Crítica: Alcest "Les Chants De L’Aurore"

¿Recuerdas cuando eras adolescente y el verano llegaba a su fin? No se trataba de comenzar las clases y volver al colegio, nada de eso, la melancolía que a todos nos invadía era debida a que acababa la magia; aquellas tardes calurosas pero sofocantes en las que todo parecía posible, en las que la rutina se rompía y acababas haciendo algo especial con tus primos, esos amigos a los que veías de año en año -pero cuya amistad creías inquebrantable- y, lógicamente, los primeros amores de juventud. Todo eso se desvanecía en septiembre, los días eternos morían con los últimos rayos de sol, oscurecía antes y el aire carecía de aquel misticismo; era el momento de despedirse hasta el próximo año o, de manera mucho más dramática, hasta siempre con promesas de mantener el contacto que, inevitablemente, también se desvanecía. Pues ese es el sentimiento que parecen capturar Alcest en “Les chants de l'aurore” (2024), el álbum en el que el black deja paso, casi por completo, al shoegaze y el post-rock, a los desarrollos con carácter cinemático, en el que canciones como “Komorebi” parecen encontrar su clímax, sin prisa en el desenlace, con gusto por las emociones. Las voces son predominantemente melódicas y Neige parece florecer, ya no se trata de alternar guturales con bellos coros, ahora parece susurrar y no necesitar de la aprobación del oyente, se sumerge entre sus guitarras y parece emerger tan sólo cuando es necesario cantar la estrofa.

Una jugada que a Alcest les sale redonda, quizá porque aquel intento con “Shelter” (2014) fue demasiado arriesgado en un momento en el que su público no lo entendía y han preferido volver a aquel camino después de dos bellísimos discos preparatorios como “Kodama” (2016) y “Spiritual Instinct” (2019), dos auténticas joyas que parecen llevarnos de cabeza a este último álbum en el que, a pesar de provocar la sensación de ser un disco de transición, se ven con fuerzas para jugar en "L'envol" o tiznar levemente de pintura negra el rostro del oyente en “Améthyste”, ocho minutos de auténtico dinamismo en los que, a pesar del trémolo, Neige es tan inteligente como para cogernos de la mano y guiarnos a través de ese sentimiento que antes pretendía describir. “Améthyste” es una maravilla con una parte central que, además de darnos respiro, articula la canción y nos conduce hacia la emoción del final. El eje de “Flamme jumelle” es el riff, un poco de delay con reverb y a volar, para terminar jugando Neige con varias figuras y volver a conjurar la emoción, esa que nos atravesará el corazón a lo largo de todo “Les chants de l'aurore” (2024), hasta “Réminiscence”, una pieza a piano que sirve para tomar aire y afrontar los siguientes doce minutos.

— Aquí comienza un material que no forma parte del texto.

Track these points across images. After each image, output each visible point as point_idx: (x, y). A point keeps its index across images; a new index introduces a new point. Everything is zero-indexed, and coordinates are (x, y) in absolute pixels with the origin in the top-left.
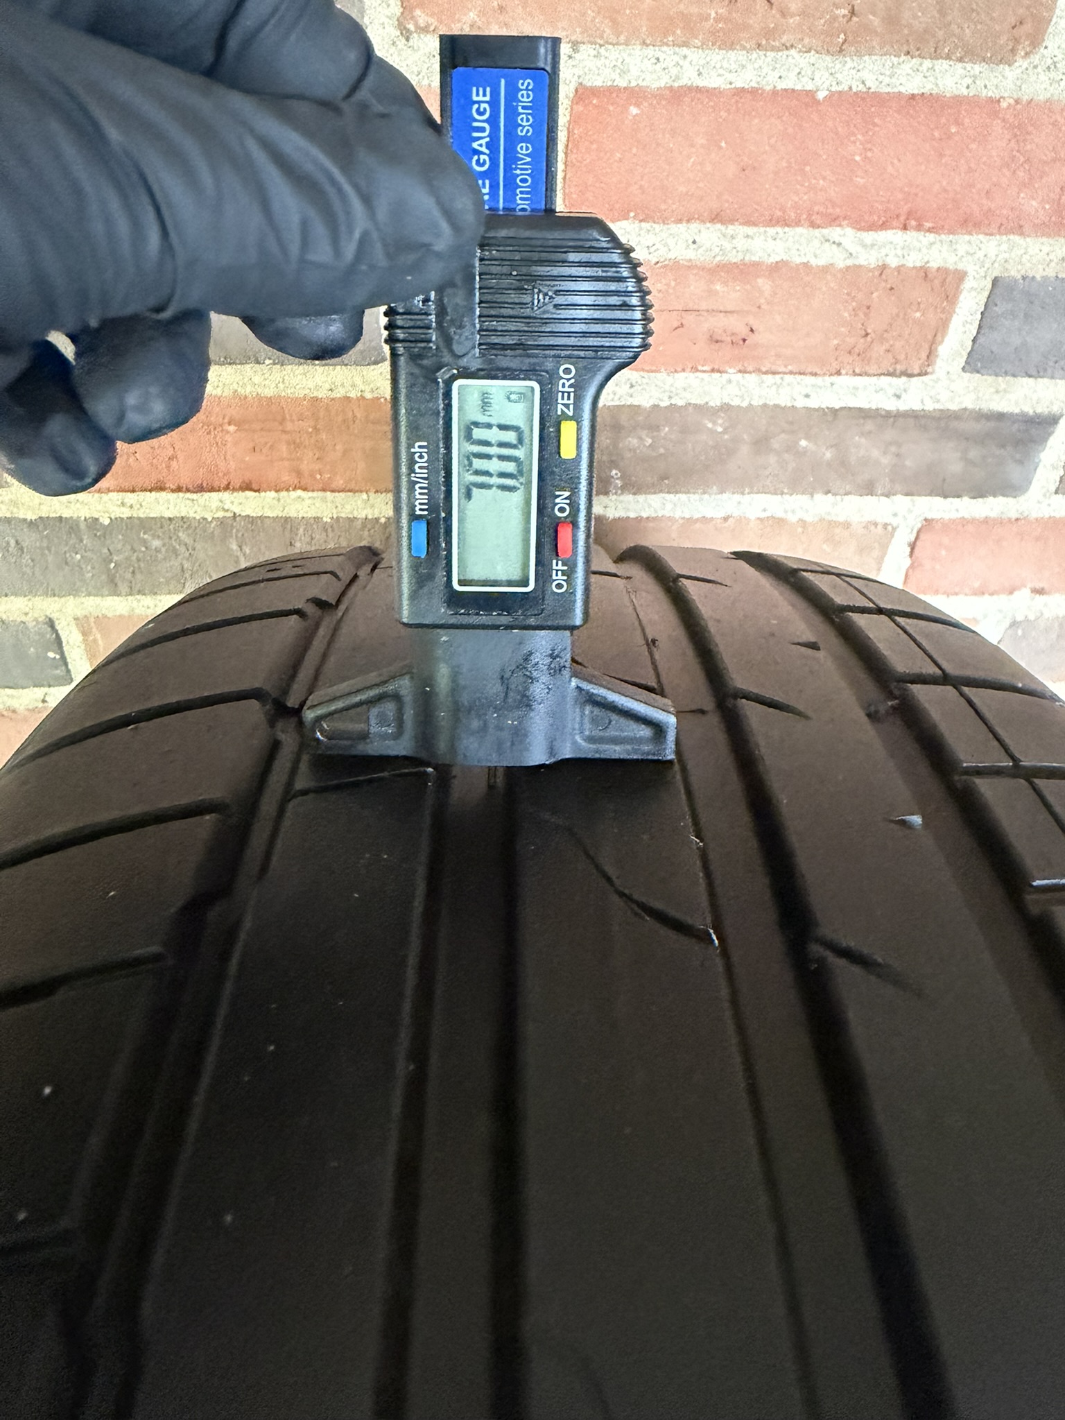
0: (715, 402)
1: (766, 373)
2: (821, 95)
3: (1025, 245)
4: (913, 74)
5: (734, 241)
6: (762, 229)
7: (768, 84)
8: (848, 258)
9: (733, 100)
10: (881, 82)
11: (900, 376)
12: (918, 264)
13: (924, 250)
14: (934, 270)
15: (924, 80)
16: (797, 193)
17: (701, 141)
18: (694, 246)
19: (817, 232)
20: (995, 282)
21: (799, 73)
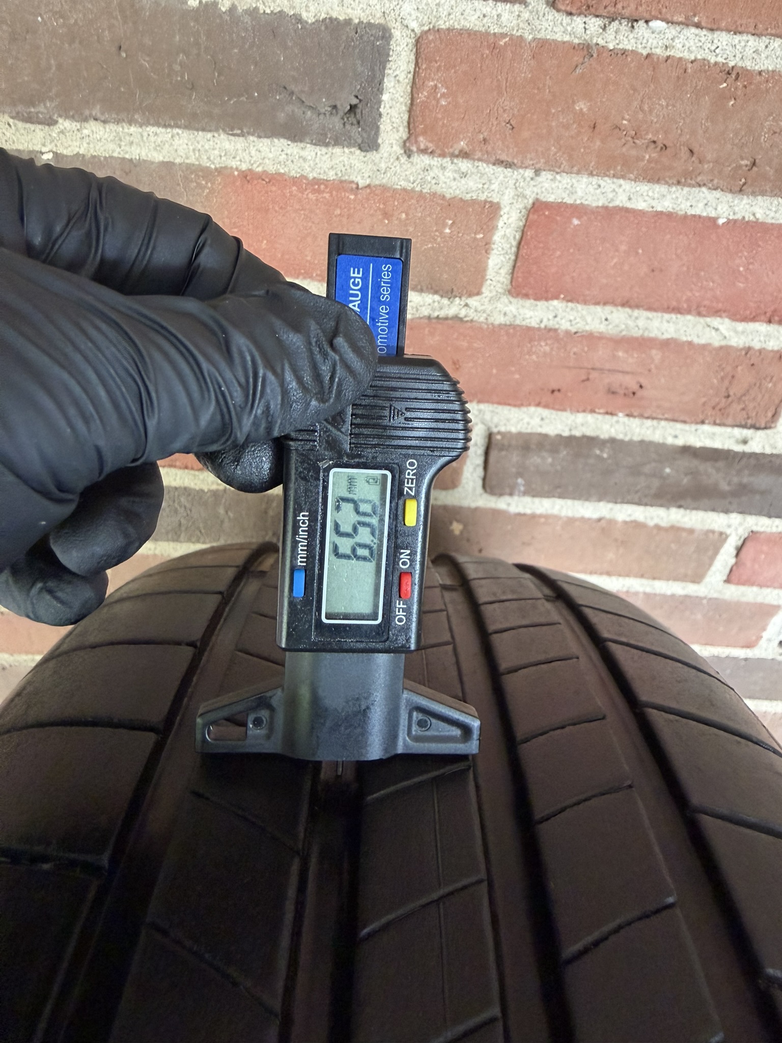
0: (604, 436)
1: (648, 418)
2: (721, 221)
5: (637, 321)
6: (660, 314)
7: (681, 210)
8: (723, 340)
10: (767, 216)
11: (749, 428)
16: (691, 290)
17: (623, 248)
18: (607, 323)
19: (702, 320)
21: (706, 204)
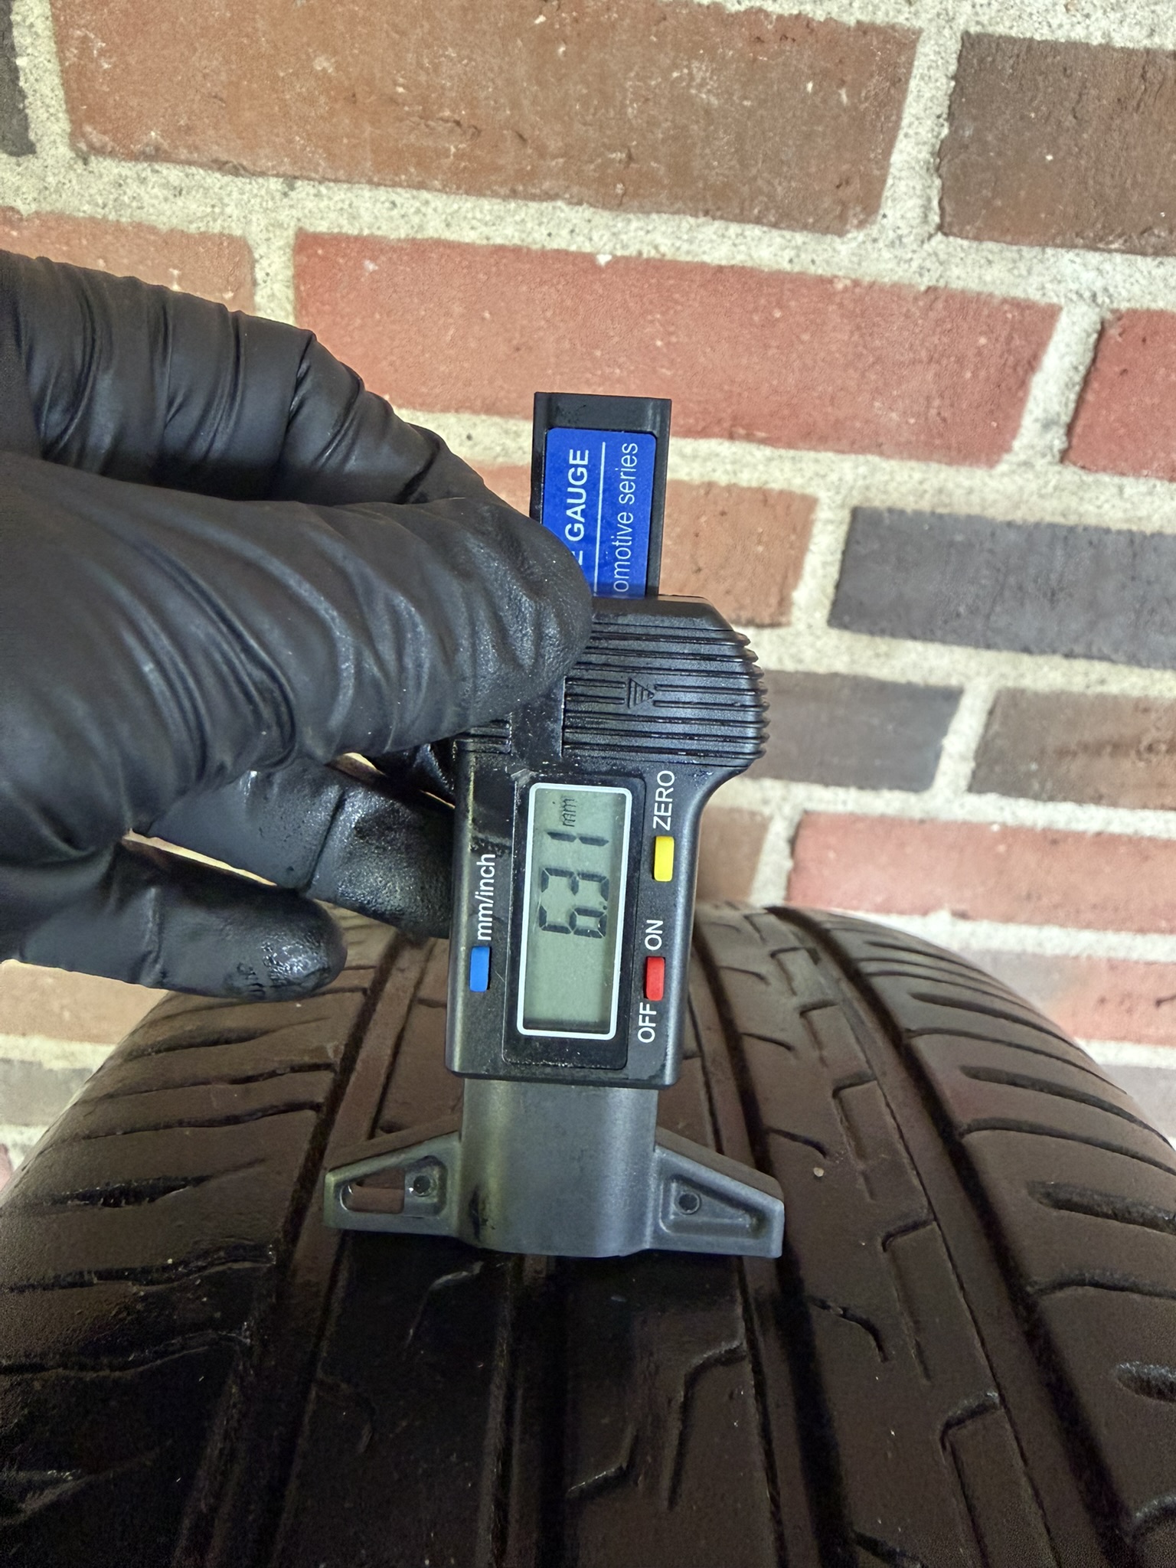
3: (888, 469)
4: (719, 240)
9: (492, 261)
12: (754, 484)
13: (761, 467)
14: (774, 494)
15: (735, 249)
20: (855, 512)
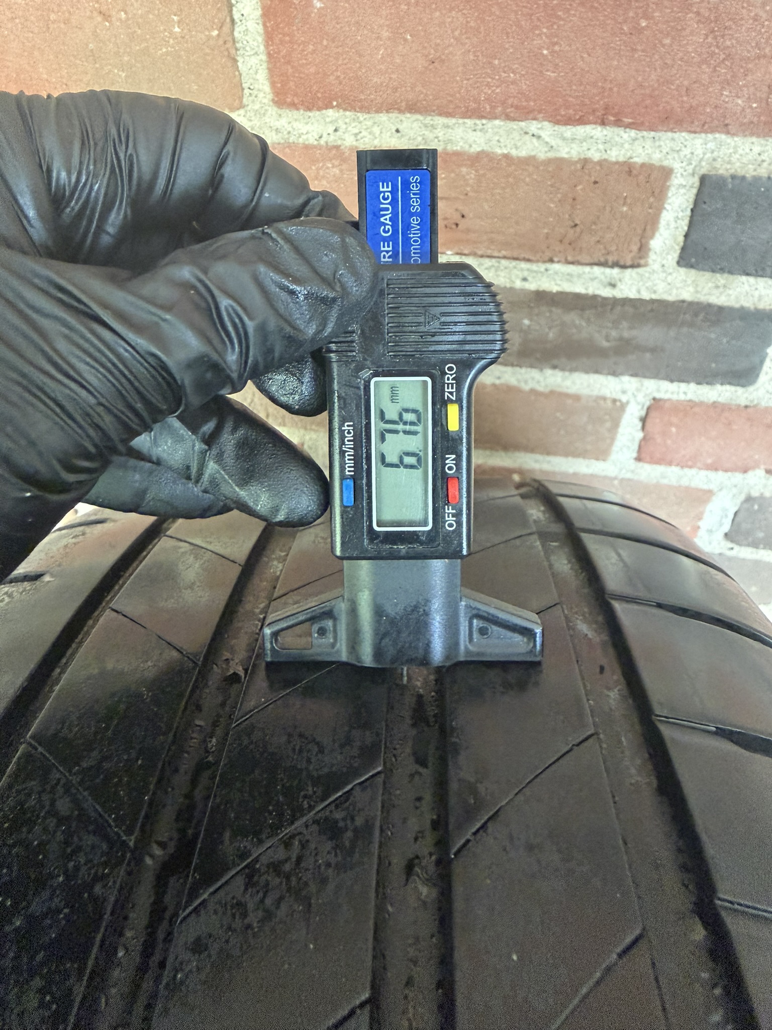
3: (733, 144)
5: (435, 131)
8: (549, 150)
11: (612, 267)
12: (621, 159)
13: (627, 146)
14: (638, 166)
18: (399, 135)
19: (514, 125)
20: (703, 179)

“L'enfant de la lune (月の子)” es una composición compleja, no se trata de su envoltorio y la narración, sino de la percusión de la introducción y el estallido, las diferentes secciones y cómo Neige prefiere llevar los coros en otro tempo, su puente y final, a pesar de que “L'adieu” parece una coda de la propia canción, cerrando el disco de manera delicada, dejándonos esa sensación de melancólica despedida en los últimos estertores estivales. No exagero, es lo que me hace sentir “Les chants de l'aurore” (2024), tanto que es complicado otorgarle una nota, como si de un examen se tratase. Está claro que no está a la altura de discos anteriores, pero roza de nuevo el sobresaliente con los dedos y nos regala un álbum brillante y repleto de sensibilidad para los próximos meses, como una especie de escudo con el que defendernos de sesenta días de vulgares horteradas, festivales con olor a protección solar, horribles chanclas, borrachos, playas atestadas y melones podridos en la basura de cualquier calle, para reconfortarnos, a modo de banda sonora, con algo tan escaso en estos días como el buen gusto. Impagable.